■ **Task requirements**
Copy out the section that starts with the line containing "й рейтинг долгового" and ends with the line containing "Karton Çanta", including both of those lines. Leave the pictures out of your copy.
+++++
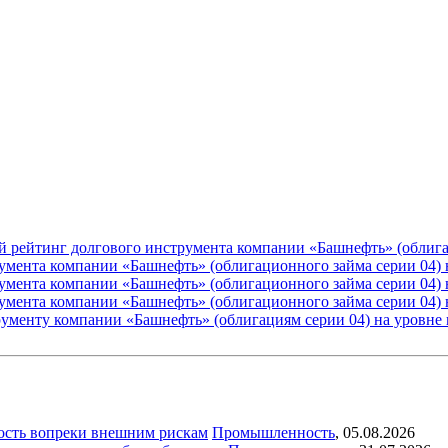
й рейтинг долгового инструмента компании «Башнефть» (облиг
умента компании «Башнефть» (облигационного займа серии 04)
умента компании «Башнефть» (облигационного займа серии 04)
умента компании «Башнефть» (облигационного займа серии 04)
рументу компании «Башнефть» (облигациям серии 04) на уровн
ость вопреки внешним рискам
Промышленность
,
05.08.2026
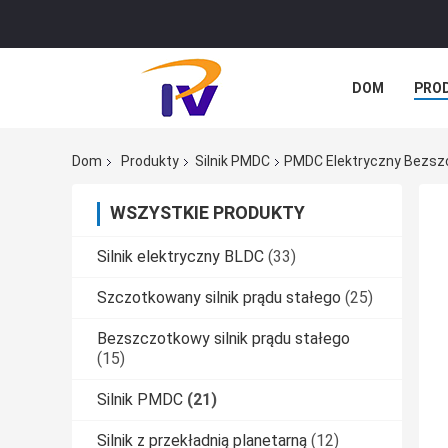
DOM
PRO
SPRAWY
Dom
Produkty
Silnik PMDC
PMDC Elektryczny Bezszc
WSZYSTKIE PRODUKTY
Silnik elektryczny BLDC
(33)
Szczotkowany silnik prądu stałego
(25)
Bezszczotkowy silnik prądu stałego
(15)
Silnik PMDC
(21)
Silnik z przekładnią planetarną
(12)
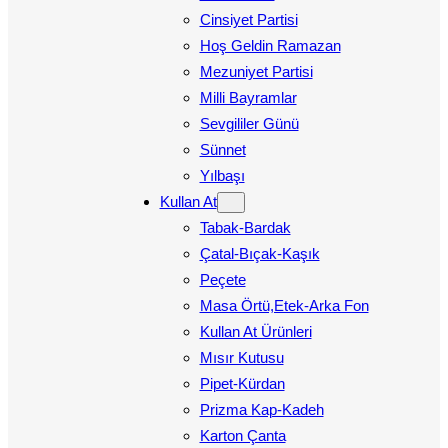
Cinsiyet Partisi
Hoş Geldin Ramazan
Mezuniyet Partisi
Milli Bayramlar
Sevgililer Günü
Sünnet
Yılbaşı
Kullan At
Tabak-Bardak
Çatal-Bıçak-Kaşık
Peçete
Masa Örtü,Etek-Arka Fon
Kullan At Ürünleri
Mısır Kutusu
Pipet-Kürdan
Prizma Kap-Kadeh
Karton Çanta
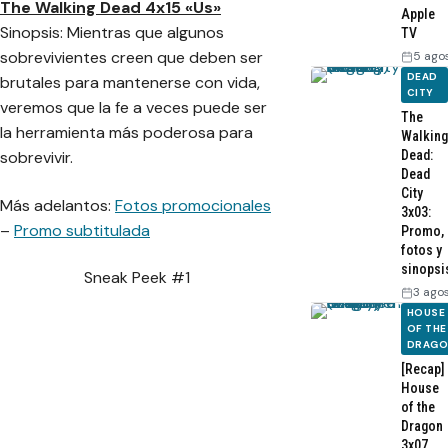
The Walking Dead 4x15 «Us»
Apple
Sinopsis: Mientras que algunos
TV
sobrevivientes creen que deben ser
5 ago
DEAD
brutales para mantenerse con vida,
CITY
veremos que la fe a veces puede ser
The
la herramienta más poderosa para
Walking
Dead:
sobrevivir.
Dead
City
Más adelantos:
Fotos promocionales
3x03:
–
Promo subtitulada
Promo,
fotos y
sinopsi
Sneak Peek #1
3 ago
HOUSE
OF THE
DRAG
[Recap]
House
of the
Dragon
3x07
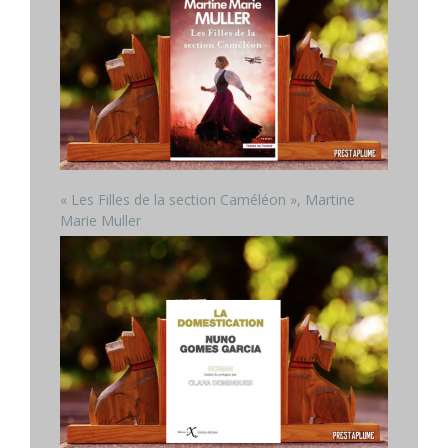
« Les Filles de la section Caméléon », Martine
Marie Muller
+++++
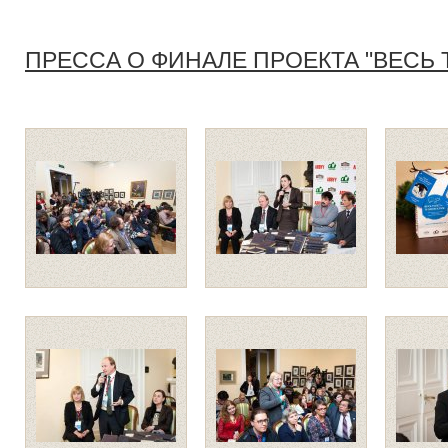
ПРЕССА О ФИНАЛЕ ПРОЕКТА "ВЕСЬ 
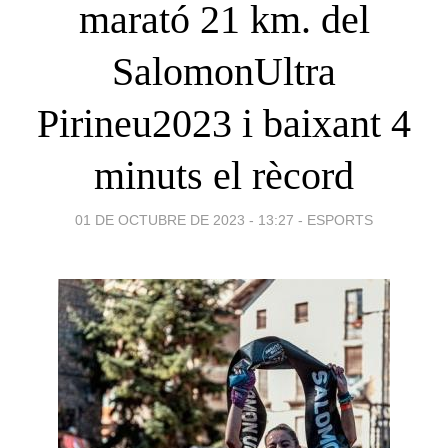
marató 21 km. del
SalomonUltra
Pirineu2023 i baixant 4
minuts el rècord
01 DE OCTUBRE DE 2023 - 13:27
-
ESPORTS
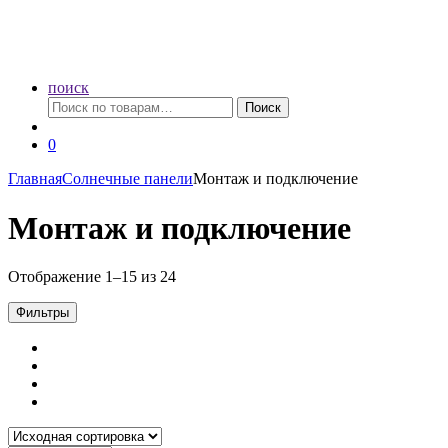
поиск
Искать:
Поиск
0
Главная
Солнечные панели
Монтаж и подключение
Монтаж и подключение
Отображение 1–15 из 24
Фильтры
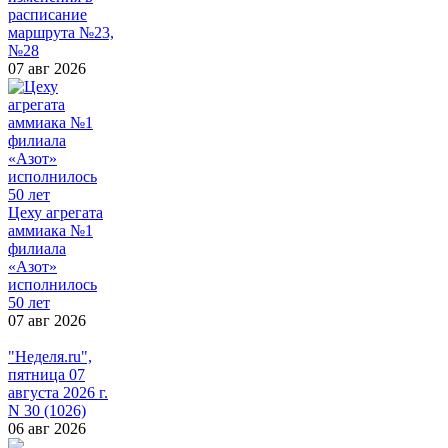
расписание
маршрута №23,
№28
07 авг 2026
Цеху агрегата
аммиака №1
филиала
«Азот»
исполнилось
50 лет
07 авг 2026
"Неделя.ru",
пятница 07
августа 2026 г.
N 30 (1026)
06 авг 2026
+++++
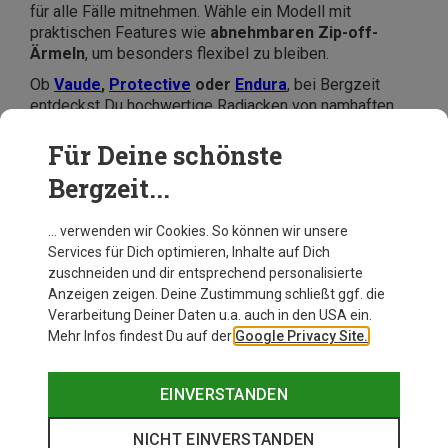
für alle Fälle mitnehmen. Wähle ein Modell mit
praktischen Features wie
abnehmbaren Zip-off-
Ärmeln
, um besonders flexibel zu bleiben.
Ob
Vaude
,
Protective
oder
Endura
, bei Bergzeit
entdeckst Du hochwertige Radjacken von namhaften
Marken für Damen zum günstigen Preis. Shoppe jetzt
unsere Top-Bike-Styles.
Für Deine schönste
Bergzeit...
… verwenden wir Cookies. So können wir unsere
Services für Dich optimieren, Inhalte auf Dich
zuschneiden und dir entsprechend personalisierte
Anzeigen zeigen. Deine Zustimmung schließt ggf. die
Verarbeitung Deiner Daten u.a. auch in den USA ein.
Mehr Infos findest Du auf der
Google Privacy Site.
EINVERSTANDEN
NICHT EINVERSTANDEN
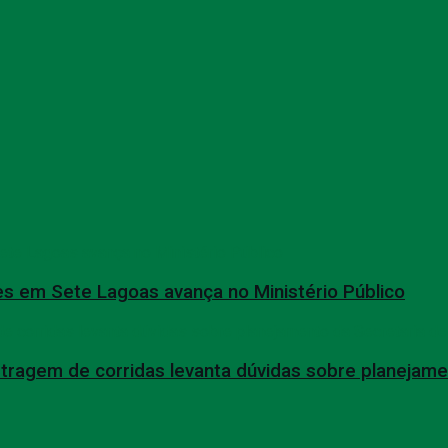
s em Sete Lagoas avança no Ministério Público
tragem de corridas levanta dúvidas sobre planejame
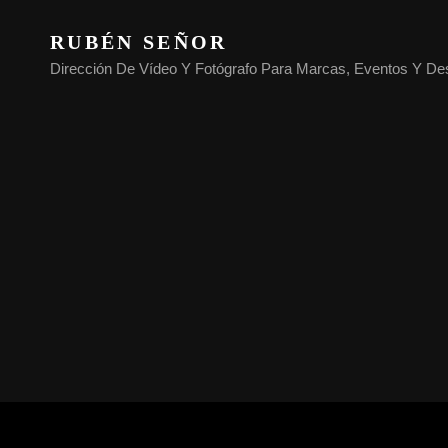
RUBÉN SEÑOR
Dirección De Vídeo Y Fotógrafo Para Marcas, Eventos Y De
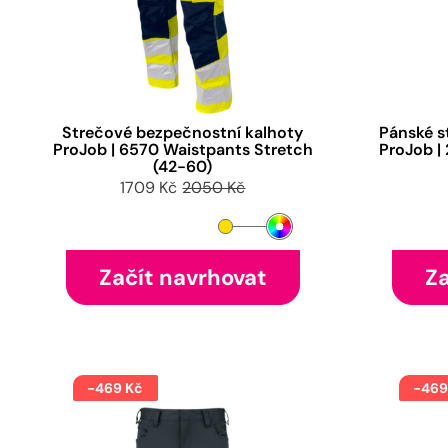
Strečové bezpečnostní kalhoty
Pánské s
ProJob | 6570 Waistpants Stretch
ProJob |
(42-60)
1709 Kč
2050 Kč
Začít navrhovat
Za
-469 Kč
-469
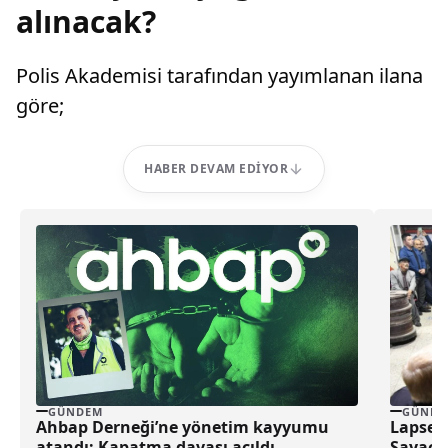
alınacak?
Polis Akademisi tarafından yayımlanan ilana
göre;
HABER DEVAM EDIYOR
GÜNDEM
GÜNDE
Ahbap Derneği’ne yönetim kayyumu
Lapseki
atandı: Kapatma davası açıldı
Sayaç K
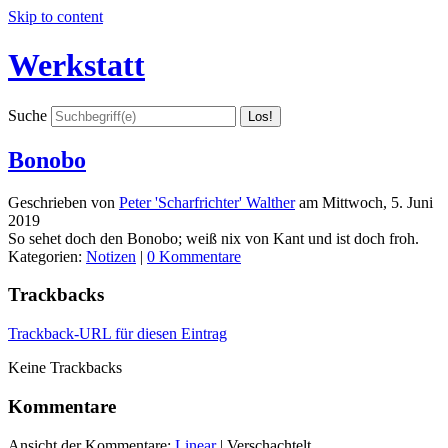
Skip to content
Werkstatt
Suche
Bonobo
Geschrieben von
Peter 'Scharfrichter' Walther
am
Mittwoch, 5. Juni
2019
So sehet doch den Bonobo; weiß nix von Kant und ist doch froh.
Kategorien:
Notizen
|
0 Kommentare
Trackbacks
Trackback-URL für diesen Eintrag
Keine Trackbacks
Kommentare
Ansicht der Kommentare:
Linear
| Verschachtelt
+++++
■ **Result**
й рейтинг долгового инструмента компании «Башнефть» (облиг
умента компании «Башнефть» (облигационного займа серии 04)
умента компании «Башнефть» (облигационного займа серии 04)
умента компании «Башнефть» (облигационного займа серии 04)
рументу компании «Башнефть» (облигациям серии 04) на уровн
ость вопреки внешним рискам
Промышленность
,
05.08.2026
DOM
PRO
SPRAWY
Dom
Produkty
Silnik PMDC
PMDC Elektryczny Bezszc
WSZYSTKIE PRODUKTY
Silnik elektryczny BLDC
(33)
Szczotkowany silnik prądu stałego
(25)
Bezszczotkowy silnik prądu stałego
(15)
Silnik PMDC
(21)
Silnik z przekładnią planetarną
(12)
Cinsiyet Partisi
Hoş Geldin Ramazan
Mezuniyet Partisi
Milli Bayramlar
Sevgililer Günü
Sünnet
Yılbaşı
Kullan At
Tabak-Bardak
Çatal-Bıçak-Kaşık
Peçete
Masa Örtü,Etek-Arka Fon
Kullan At Ürünleri
Mısır Kutusu
Pipet-Kürdan
Prizma Kap-Kadeh
Karton Çanta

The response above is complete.